Тем не менее обе точки зрения сходятся в том, что речь должна идти о праве собственности. Действительно, право собственности — это ключевое понятие, которое определяется относительно человека, то есть социального субъекта. Информационный объект следует понимать как единство информации и ее носителя. Любой информационный продукт в цифровом обществе может приобрести статус товара. Другое дело, что информация способна менять носитель.
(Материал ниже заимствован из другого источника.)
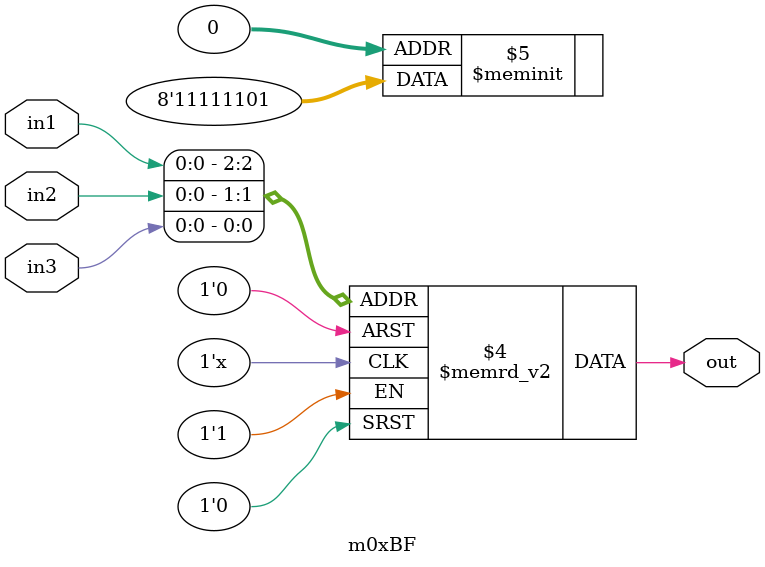
<source format=v>
module m0xBF(output out, input in1, in2, in3);

   always @(in1, in2, in3)
     begin
        case({in1, in2, in3})
          3'b000: {out} = 1'b1;
          3'b001: {out} = 1'b0;
          3'b010: {out} = 1'b1;
          3'b011: {out} = 1'b1;
          3'b100: {out} = 1'b1;
          3'b101: {out} = 1'b1;
          3'b110: {out} = 1'b1;
          3'b111: {out} = 1'b1;
        endcase // case ({in1, in2, in3})
     end // always @ (in1, in2, in3)

endmodule // m0xBF
</source>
Но от этого ее содержание не меняется, если речь идет о материальных носителях, а не об идеальных.
В этом случае появляется еще одно звено дискуссионной цепочки в цифровом праве. Предметом противоречий является именно информация как объект права. Изучая данный вопрос, Н. С. Александрова отмечает, что изначально спорным является само определение объекта права [20]. С одной стороны, объектами гражданского права считаются услуги, вещи и другие виды благ. С другой стороны, объектом права могут выступать только действия или вещи. Как можно видеть, информация как объект права не является элементом или видом благ.
В законодательных документах об информации и права обладания ею также имеется противоречие. Согласно Федеральному закону «О введении в действие части четвертой Гражданского кодекса Российской Федерации» от 18 декабря 2006 года № 231-ФЗ информация не является объектом гражданских прав (ст. 128 ГК РФ) [21]. Однако в другом законе (ч. 1 ст. 5 Федерального закона от 27 июля 2006 г. № 149-ФЗ «Об информации, информационных технологиях и о защите информации» информация уже считается объектом гражданского права, а также иных правоотношений [22].
Получается, что имеет место несогласованность гражданского кодекса в определении информационных объектов права, что разночтение в определении ключевых понятий и категорий традиционного и классического права в науке и юриспруденции приводит к рассогласованию в нормативных и правовых актах в законотворчестве. Усугубляется эта проблема в связи с переходом к цифровой экономике, которая вызывает к жизни новые терминологические противоречия. Это выражается не только в спорах по поводу цифровых объектов и субъектов, но и по поводу смыла понятия цифровых прав, так как они также становятся объектом цифрового права [23; 24].
Дискуссии берут начало с неопределенности границ и видов цифровых прав. Данное определение в Гражданском кодексе РФ сформулировано широко и может интерпретироваться достаточно свободно. Но основной вопрос заключается в том, что необходимо уточнение смыслов тех дефиниций, которые используются при разработке законов. Цифровые права — это новый способ фиксации права собственности, требующий нового подхода в понимании и определении.
Заключение
Исследование проблем в формировании категориального аппарата в системе цифрового права показало, что в научной литературе отсутствует устойчивое понимание основных категорий, определяющих цифровое право как новый социальный феномен. Это приводит к сбою в правовом регулировании данного вида отношений, вызывая проблемы не только в самой правовой сфере, но и в сфере экономики, медицины, образования и т. д.
В целом речь идет о возникновении новой парадигмы правоотношений, которые существуют в цифровом формате. Поэтому необходимо проведение философско-правовых исследований, направленных на разработку категориального аппарата цифрового права.
 

References

1. Malushko E. Yu., Lizunkov V. G. System of electronic education as a tool for improving the competitiveness of a specialist in the digital economy. Vestnik Mininskogo universiteta, 2020, vol. 8, no. 2 (31). DOI 10.26795/2307-1281-2020-8-2-3. (In Russ.)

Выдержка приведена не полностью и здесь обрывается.